**SOURCE**
+ + + + + + +
Alright, a new month means it's time to reflect on the lessons I learned in May and how these lessons are getting me one step closer to creating a billion dollar business. There's no such thing as a smooth ride when running a rapidly growing business, so take in all of these golden nuggets and learn from them. 

 

Don't forget to leave a review and tune in tomorrow for a new episode of Building Billions with Natalie Dawson.

See omnystudio.com/listener for privacy information.

Transcript

S1

Welcome back to Building Billions. Another month has gone by. So let's talk about what I learned in the month of May. Statistics matter. So I want to start off by sharing a little statistic in our business. Right now it is Friday, June 2nd at 2:24 p.m.. And we closed out the month of May 30th, $6,000 shy of our biggest month in the history of our organization. I want to start off with that, because what I'm about to say for all of the preceding points feel like

heavy lessons learned. Like just like shit that happened in the month of May. But When you're winning, you got to put things in context. You have to put things in context. And maybe, maybe that's lesson number one. Put things in context. Sure, you can feel like you just got beat up, but if you're winning and your life is doing better and you have statistics to show that it's okay, I will take the freaking beating. I will take the pressure. I will take the stress. I will

take the just uncomfortability to be honest with you. There's so many things happening right now where I just feel myself evolving and being pushed and pushing myself and just like I'm freaking uncomfortable. And at the end of the day, the discomfort only is worthwhile when results happen. And so before I just talk about all of the stuff that's not going great or all the things that I learned because I fell on my face this month. This is,

I believe, how you should look at everything. It's like, man, would I do all of that over again? Would I learn all of these lessons over again in order to have the results. And the answer is yes, undoubtedly, of course. But when you're going after big things, it's easy to forget. And I'll speak from personal experience. It's really easy to forget that you're choosing your problems, like you're choosing how difficult it is. You're choosing the pressure that you're under.
+ + + + + + +
Extracted records:
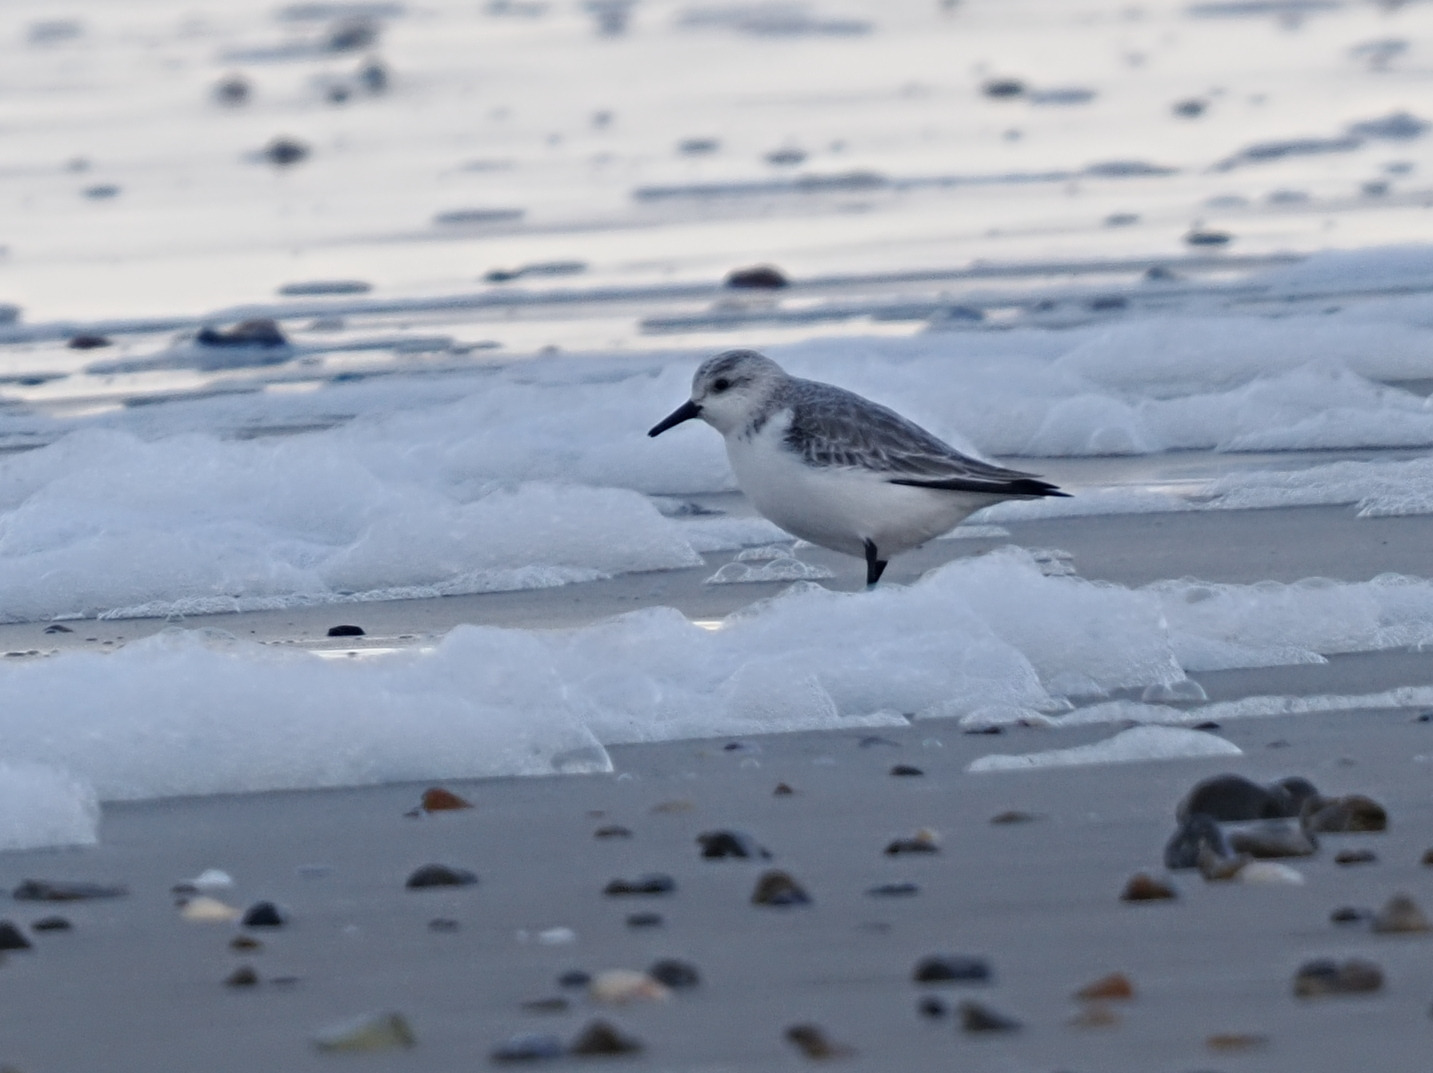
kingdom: Animalia
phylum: Chordata
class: Aves
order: Charadriiformes
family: Scolopacidae
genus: Calidris
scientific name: Calidris alba
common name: Sandløber
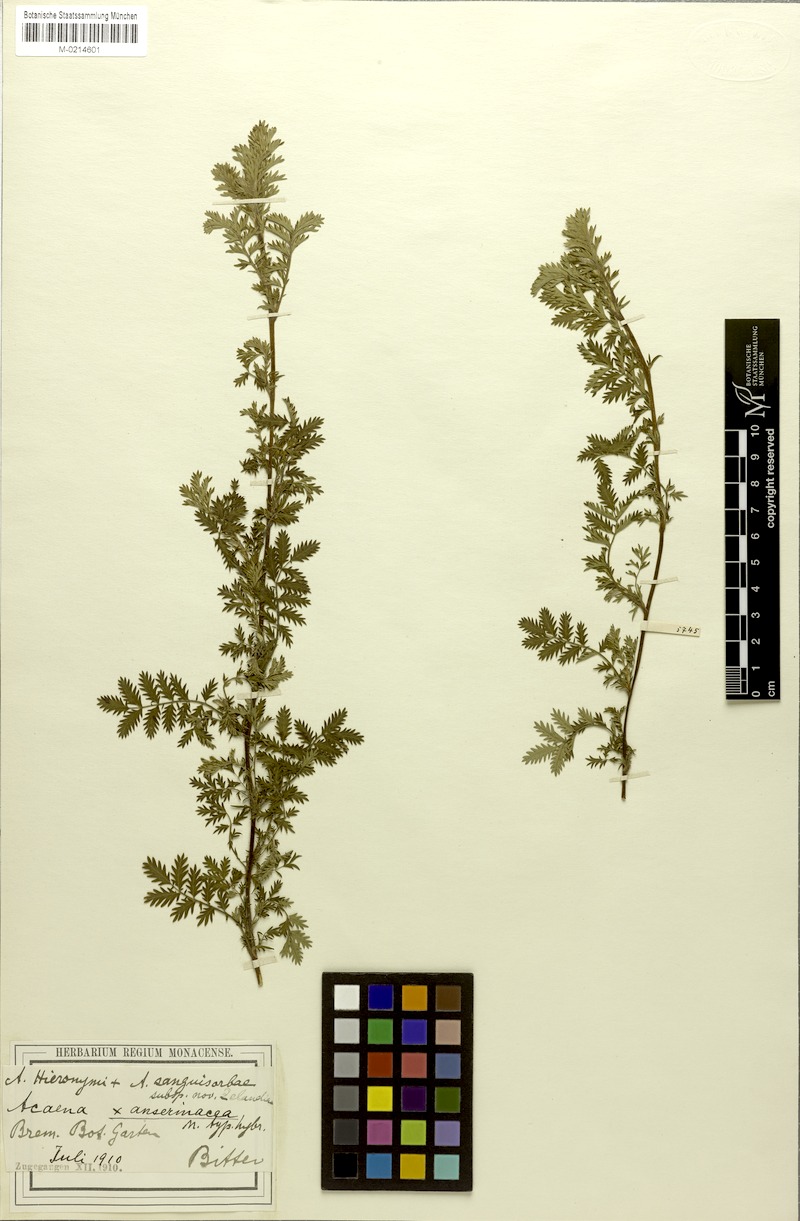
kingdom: Plantae
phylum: Tracheophyta
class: Magnoliopsida
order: Rosales
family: Rosaceae
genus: Acaena
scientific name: Acaena anserinacea
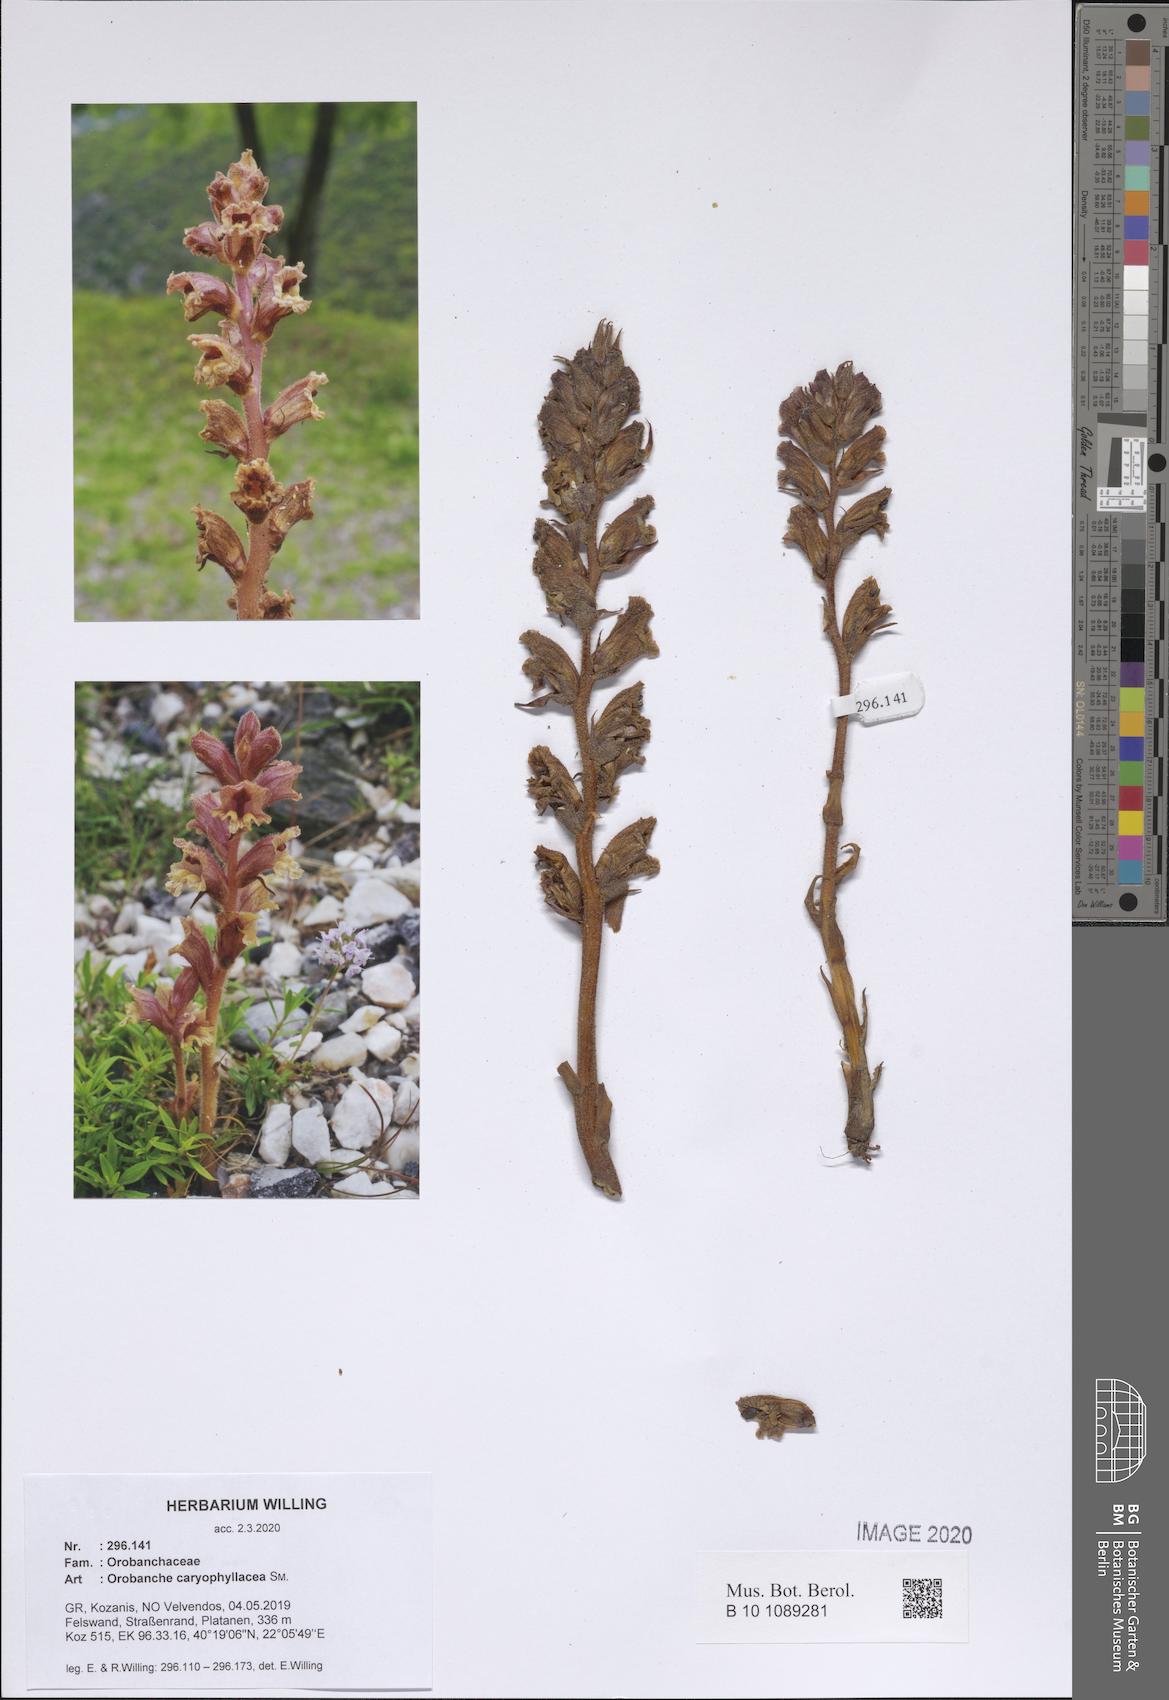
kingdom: Plantae
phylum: Tracheophyta
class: Magnoliopsida
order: Lamiales
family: Orobanchaceae
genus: Orobanche
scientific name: Orobanche caryophyllacea
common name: Bedstraw broomrape
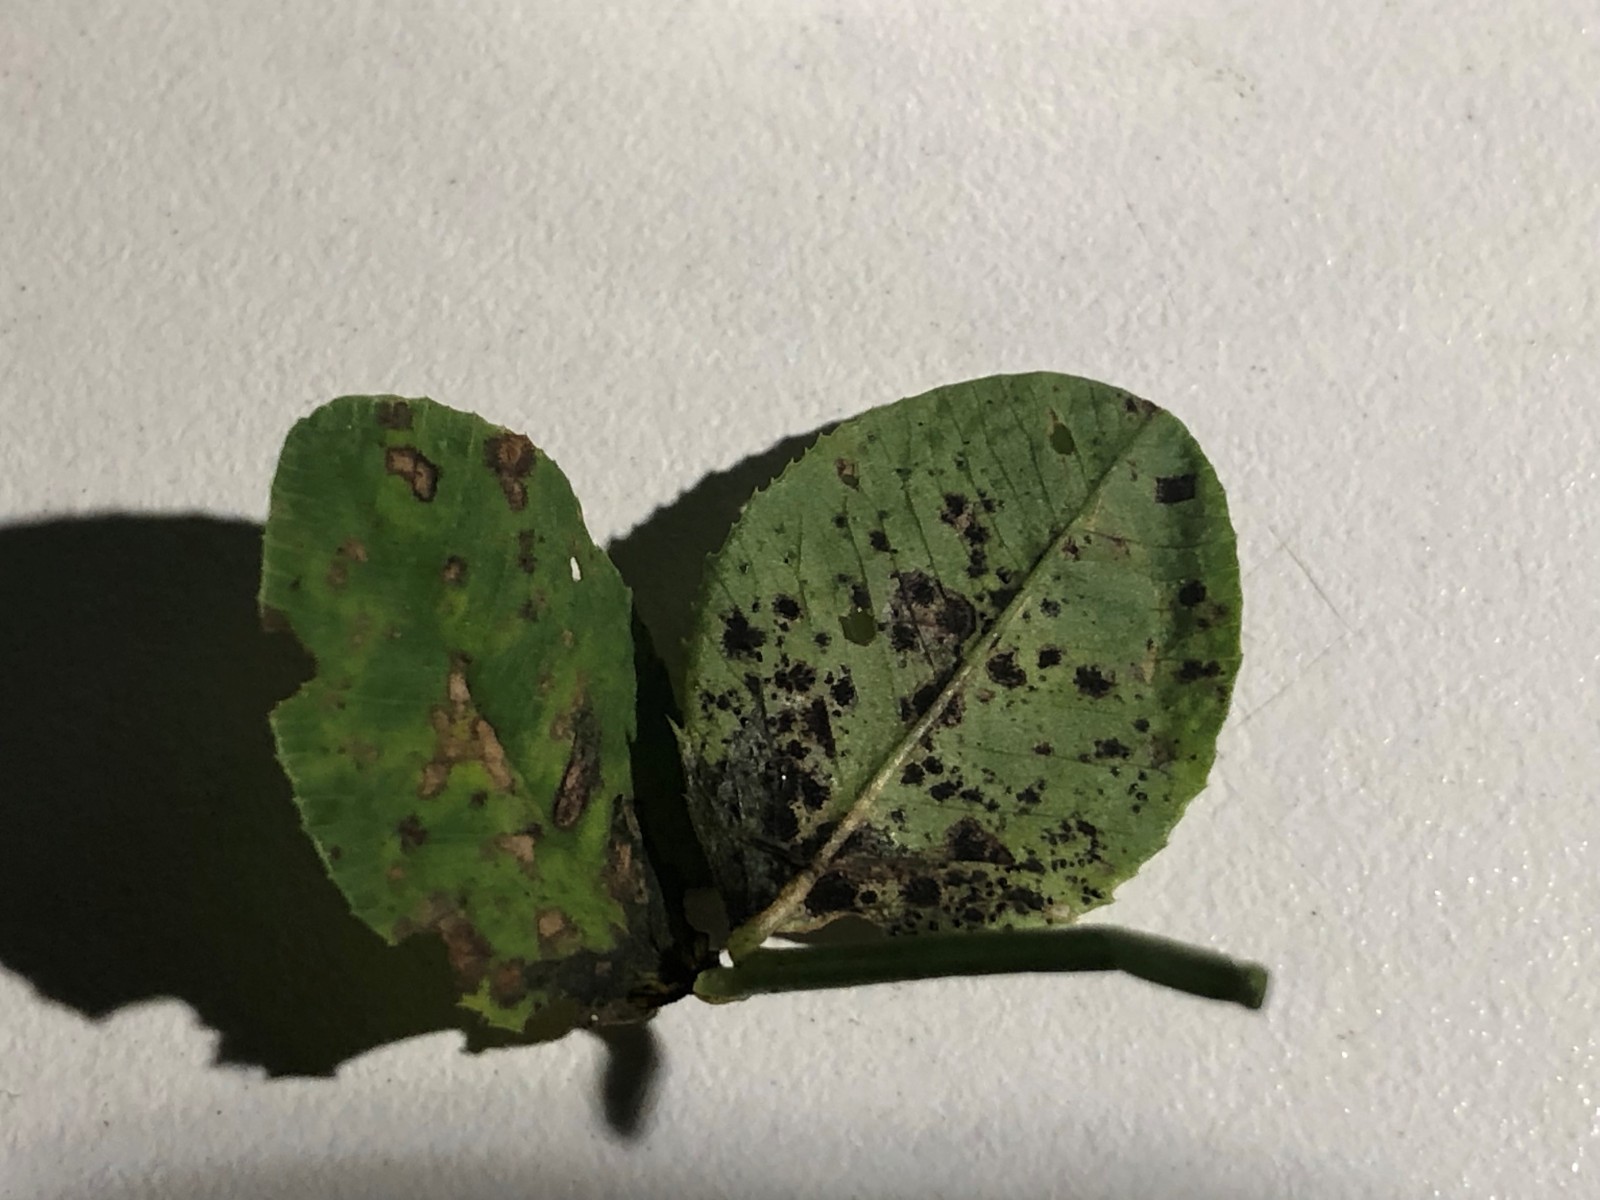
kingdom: Fungi
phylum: Ascomycota
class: Dothideomycetes
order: Mycosphaerellales
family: Mycosphaerellaceae
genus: Polythrincium
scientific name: Polythrincium trifolii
+ + + + + + +
**REQUEST**
Answer these questions from the podcast text:
1. What website does it give for privacy information?
2. What day, date and time does the speaker say it is?
3. By how much did the month of May fall short of the organization's biggest month?

**EXERCISE RESULT**
1. omnystudio.com/listener
2. Friday, June 2nd at 2:24 p.m.
3. $6,000